Todo o seu processo criativo sempre foi um fator a ser estudado, e parte dessa exposição evidência isso. Além disso, a parte mais pessoal de Virgil é exposta, como por exemplo a sua relação intrínseca com o WhatsApp em utilizar a rede justamente no mais puro sentido de uma rede social, em conectar e se fazer uma liga importante entre as relações, tudo isso mostrado através de screenshots que o mesmo deixava salvo e impresso, e até mesmo de sua bio no app, “Digitando…”.
A mostra ainda inclui um recorte sobre a Off-White e a Pyrex, marca fundada em 2013 e o seu primeiro grande projeto. As primeiras coleções, as experimentações com aspas e a lógica de apropriação e reinterpretação de símbolos comuns estão documentadas em roupas, acessórios e imagens de campanhas.

Além da exposição, há também uma programação paralela com workshops, encontros e conversas com colaboradores, atletas e designers que trabalharam com Virgil, iniciando com uma roda com Martine Rose e Travis Scott, mediada por Will Welch e ainda nesta terça-feira Gabriel Moses e Clint419, mediados por Tremaine Emory e Benji B com Will Welch. Essa dimensão educativa era parte de sua prática, já que ele usava redes sociais e até aplicativos de mensagens para compartilhar processos criativos e estimular jovens a produzirem. O arquivo não é tratado apenas como coleção, mas como instrumento pedagógico.
O que se vê em Paris é o registro de como essas ferramentas foram aplicadas ao longo de duas décadas e como permanecem em circulação, influenciando designers, artistas e músicos.
“A missão do The Codes: Virgil Abloh™ é manter vivas as ideias de Virgil. Como um registro evolutivo de sua obra e visão de mundo, o Archive™ busca promover a compreensão pública de seu legado criativo, tornando sua obra acessível a qualquer pessoa que busque estudar e desenvolver suas ideias.”


O livro The Virgil Reader: Volume 001, projetado como um leitor de curso universitário, basicamente um guia através de todo o trabalho como um pesquisador obsessivo que foi Virgil, conta com reproduções de entrevistas de Abloh, incluindo as entrevistas e o prefácio escrito por Thom Bettridge, editor chefe da i-D, que desenvolveu uma análise quase científica chamada Virgil Abloh Operational System que atravessava as suas mais de 6 entrevistas realizadas com o arquiteto durante anos, e outras entrevistas também.
Essa construção toda em um livro, disponível para leitura, serve como um manual de como uma pessoa tão fora do comum operava em seu dia a dia.

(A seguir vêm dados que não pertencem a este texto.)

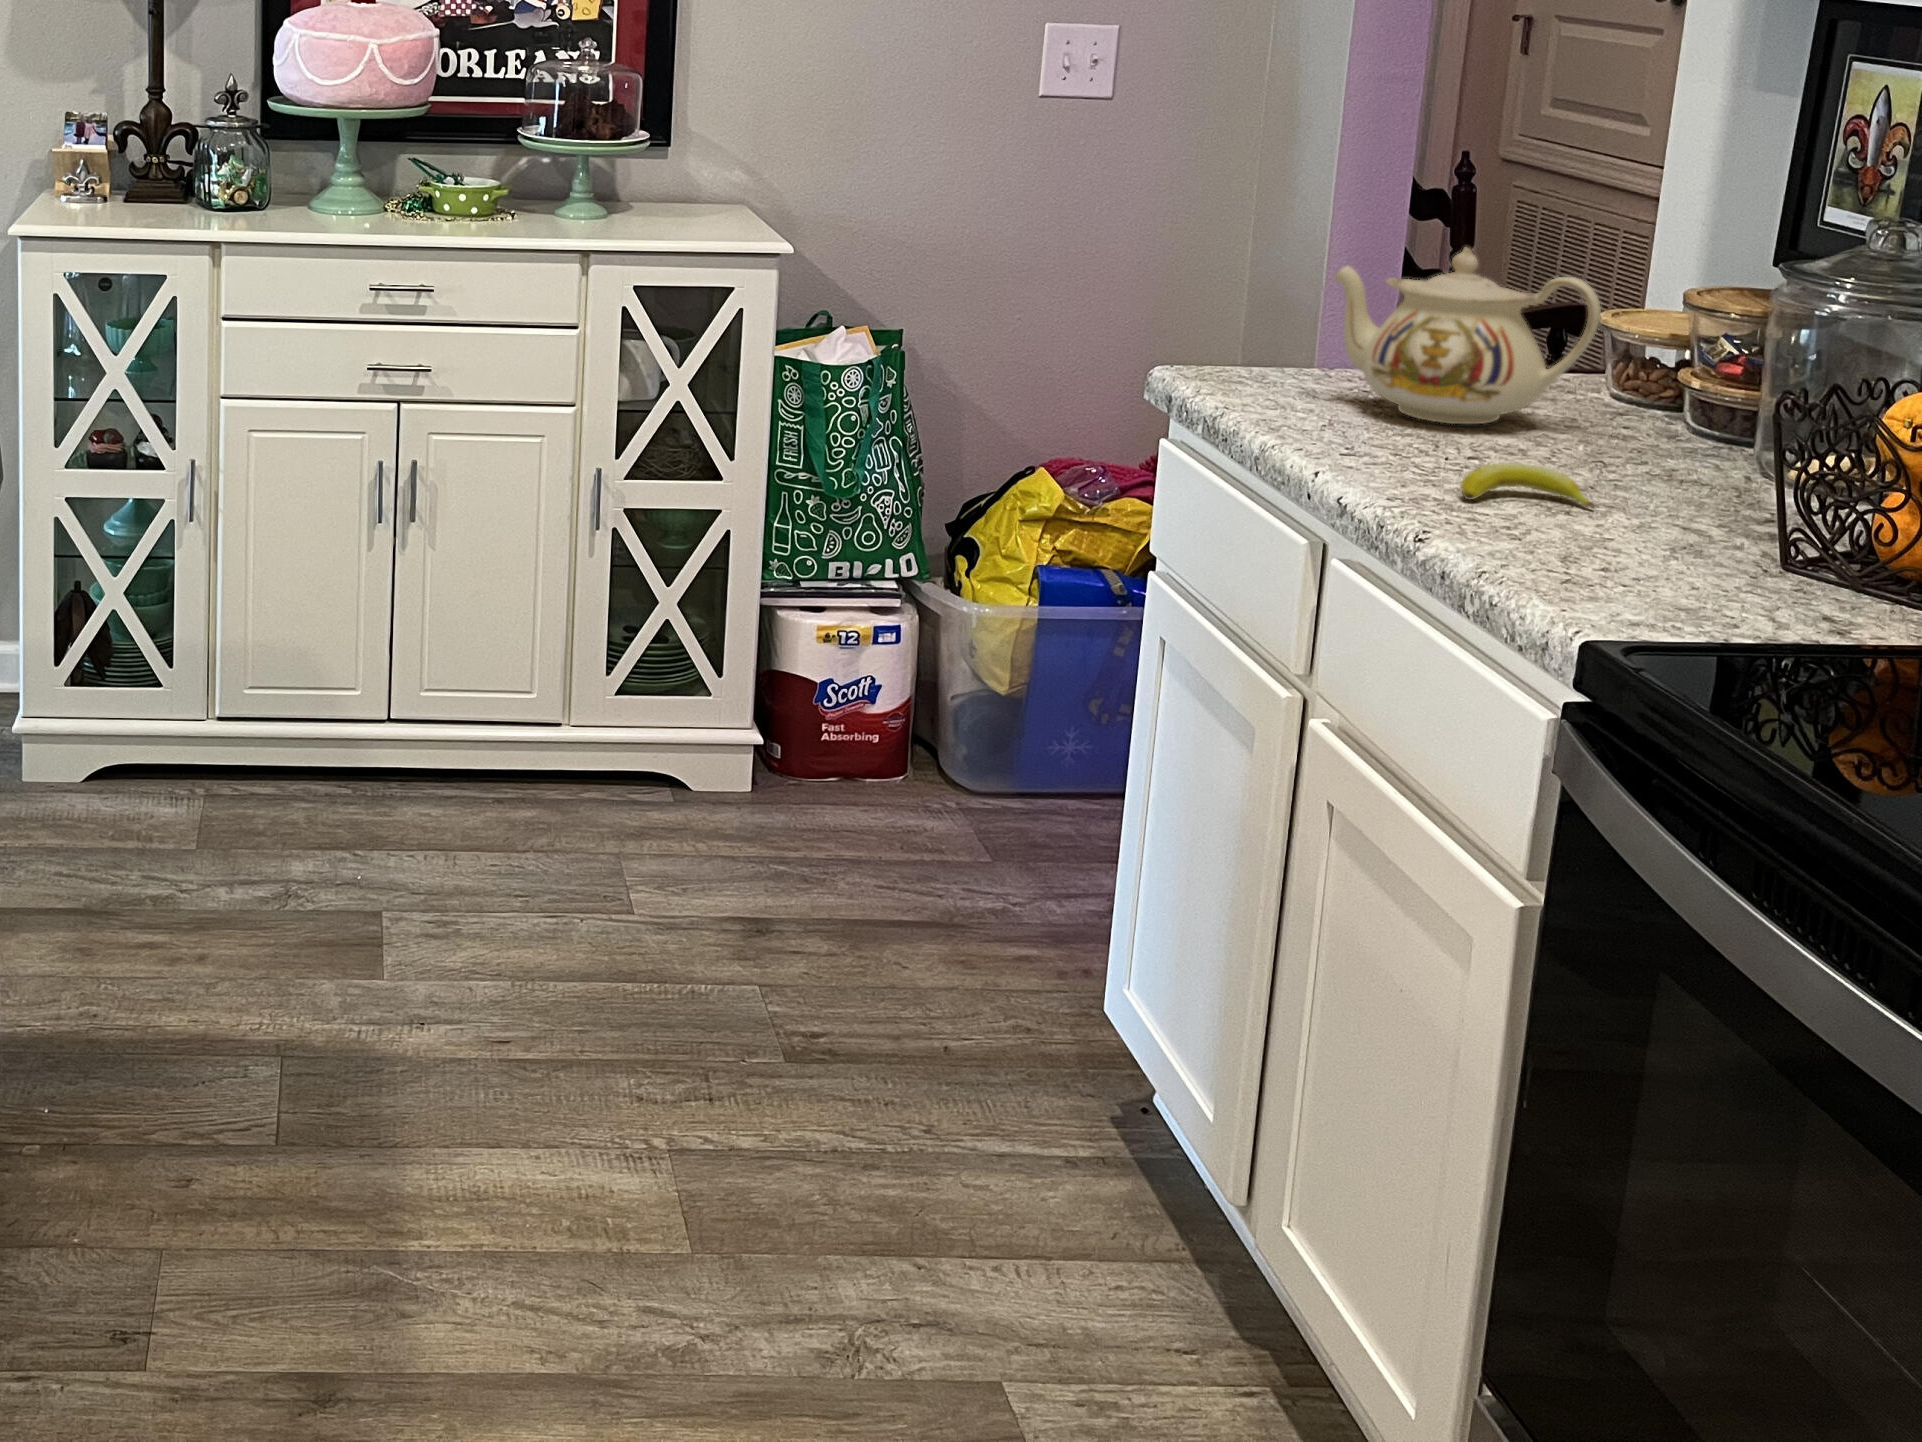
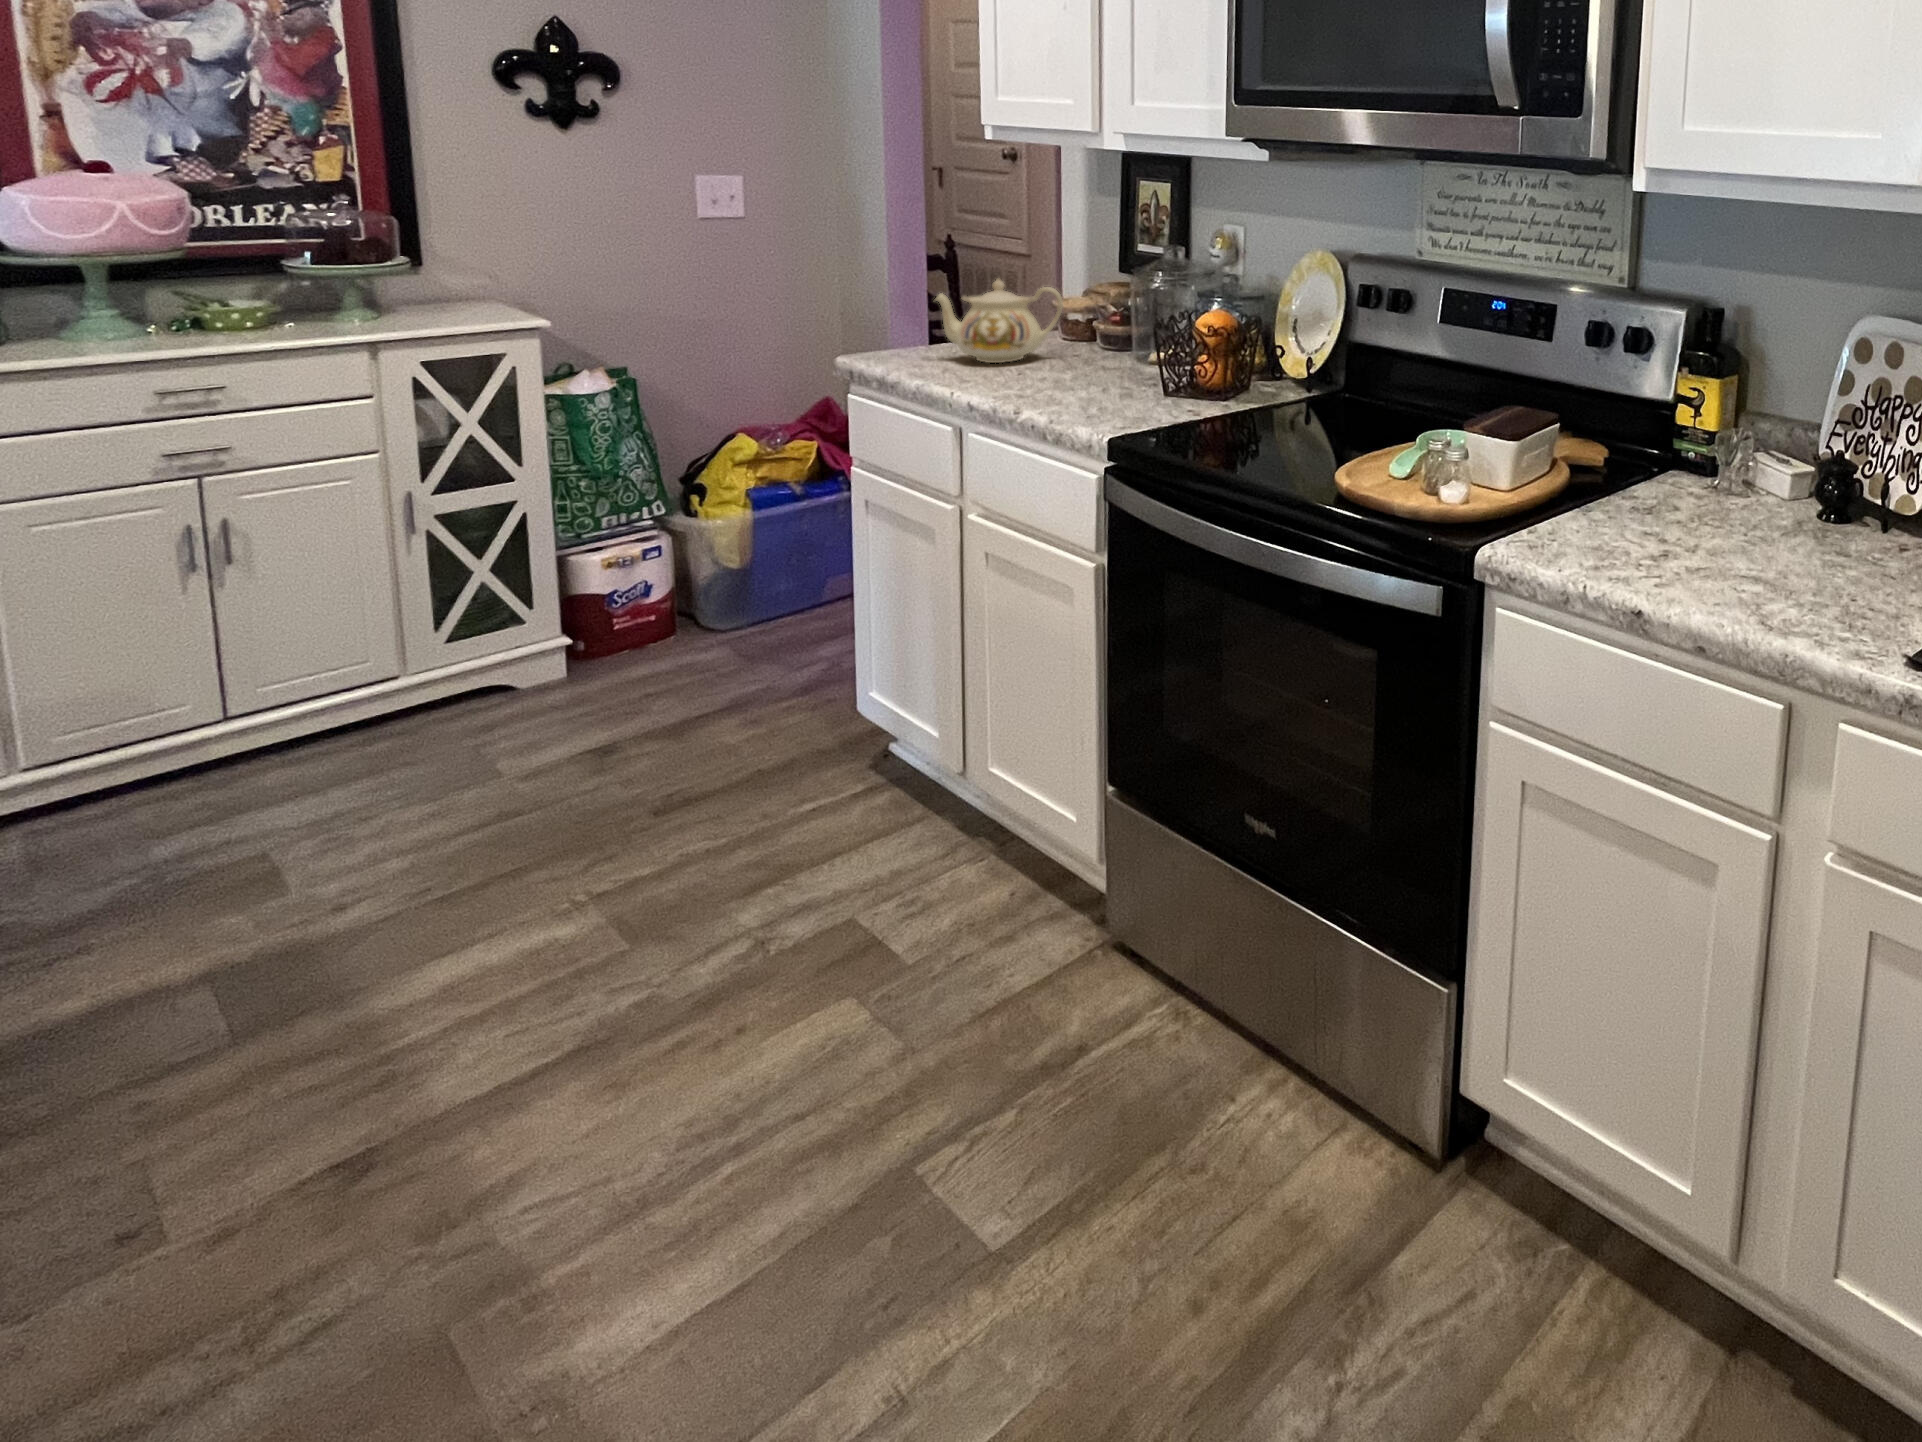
banana: present [1461,463,1594,508] -> none [1024,373,1083,393]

O mesmo dizia que suas obras deviam não ser somente compreendidas, mas replicáveis, algo que parte de uma vontade em passar para frente os conhecimentos e boas heranças para as próximas gerações.
A decisão de realizar a retrospectiva em Paris, no mesmo período da Fashion Week e na data de aniversário do criador, devolve ao calendário da moda um ponto de referência que havia sido interrompido com sua morte. The Codes mostra que o legado de Virgil Abloh não é apenas o de um criador de produtos, mas de alguém que construiu um método capaz de orientar práticas culturais muito além do sistema da moda.